» Brief a:
Answer these three questions from the excerpt on utility reconciliation. Put each answer on its own line, marked like its question.
(i) Under which section is the former electric utility's final fuel balance determined?
(ii) In subsection (e), what dollar amount is the adjusted customer count multiplied by to set the cap on the credit?
(iii) In subsection (f), a rate order that became effective on or before what date is used for comparison?

The affiliated power generation company shall reconcile, and either credit or bill to the transmission and distribution utility, the net sum of:

(1)

the former electric utility’s final fuel balance determined under Section 39.202 (Price to Beat)(c); and

(2)

any difference between the price of power obtained through the capacity auctions under Sections 39.153 (Capacity Auction) and 39.156 (Market Power Mitigation Plan) and the power cost projections that were employed for the same time period in the ECOM model to estimate stranded costs in the proceeding under Section 39.201 (Cost of Service Tariffs and Charges).

(e)

To the extent that the price to beat exceeded the market price of electricity, the affiliated retail electric provider shall reconcile and credit to the affiliated transmission and distribution utility any positive difference between the price to beat established under Section 39.202 (Price to Beat), reduced by the nonbypassable delivery charge established under Section 39.201 (Cost of Service Tariffs and Charges), and the prevailing market price of electricity during the same time period. A reconciliation for the applicable customer class is not required under this subsection for an affiliated retail electric provider that satisfies the requirements of Section 39.202 (Price to Beat)(e)(1) or (2) before the expiration of two years from the introduction of customer choice. If a reconciliation is required, in no event shall the amount credited exceed an amount equal to the number of residential or small commercial customers served by the affiliated transmission and distribution utility that are buying electricity from the affiliated retail electric provider at the price to beat on the second anniversary of the beginning of competition, minus the number of new customers obtained outside the service area, multiplied by $150.

(f)

To the extent that any amount of regulatory assets included in a transition charge or competition transition charge exceeds the amount of regulatory assets approved in a rate order which became effective on or before September 1, 1999, the commission shall conduct a review during the true-up proceeding to determine whether such amounts were appropriately calculated and constituted reasonable and necessary costs pursuant to Subchapter B (Establishing Overall Revenues), Chapter 36 (Rates). If the commission finds that the amount of regulatory assets specified in Section 39.302 (Definitions)(5) is subject to modification, a credit or other rate adjustment shall be made to the transmission and distribution utility’s nonbypassable delivery rates; provided, however, that no adjustment may be made to a transition charge established under Subchapter G.

» Record excerpts:
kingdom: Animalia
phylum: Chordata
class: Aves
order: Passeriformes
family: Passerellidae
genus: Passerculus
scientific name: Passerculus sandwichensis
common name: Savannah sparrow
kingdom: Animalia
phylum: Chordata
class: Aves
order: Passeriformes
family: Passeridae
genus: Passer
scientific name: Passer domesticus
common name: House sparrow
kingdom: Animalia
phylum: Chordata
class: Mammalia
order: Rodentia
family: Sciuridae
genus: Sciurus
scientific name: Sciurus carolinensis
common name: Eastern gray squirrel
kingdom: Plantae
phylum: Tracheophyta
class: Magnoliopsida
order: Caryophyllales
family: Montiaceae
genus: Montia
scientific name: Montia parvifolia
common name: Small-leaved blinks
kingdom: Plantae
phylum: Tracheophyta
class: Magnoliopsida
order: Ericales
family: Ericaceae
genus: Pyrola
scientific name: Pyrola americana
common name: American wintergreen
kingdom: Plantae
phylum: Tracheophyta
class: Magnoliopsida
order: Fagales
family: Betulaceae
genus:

» Brief b:
Arrange the records as a numbered list, starting at the line that contains "common name: American wintergreen" and running through the end of the records, inclusive. Skip any blank lines.

» Solution a:
(i) Section 39.202 (Price to Beat)(c)
(ii) $150
(iii) September 1, 1999

» Solution b:
1. common name: American wintergreen
2. kingdom: Plantae
3. phylum: Tracheophyta
4. class: Magnoliopsida
5. order: Fagales
6. family: Betulaceae
7. genus:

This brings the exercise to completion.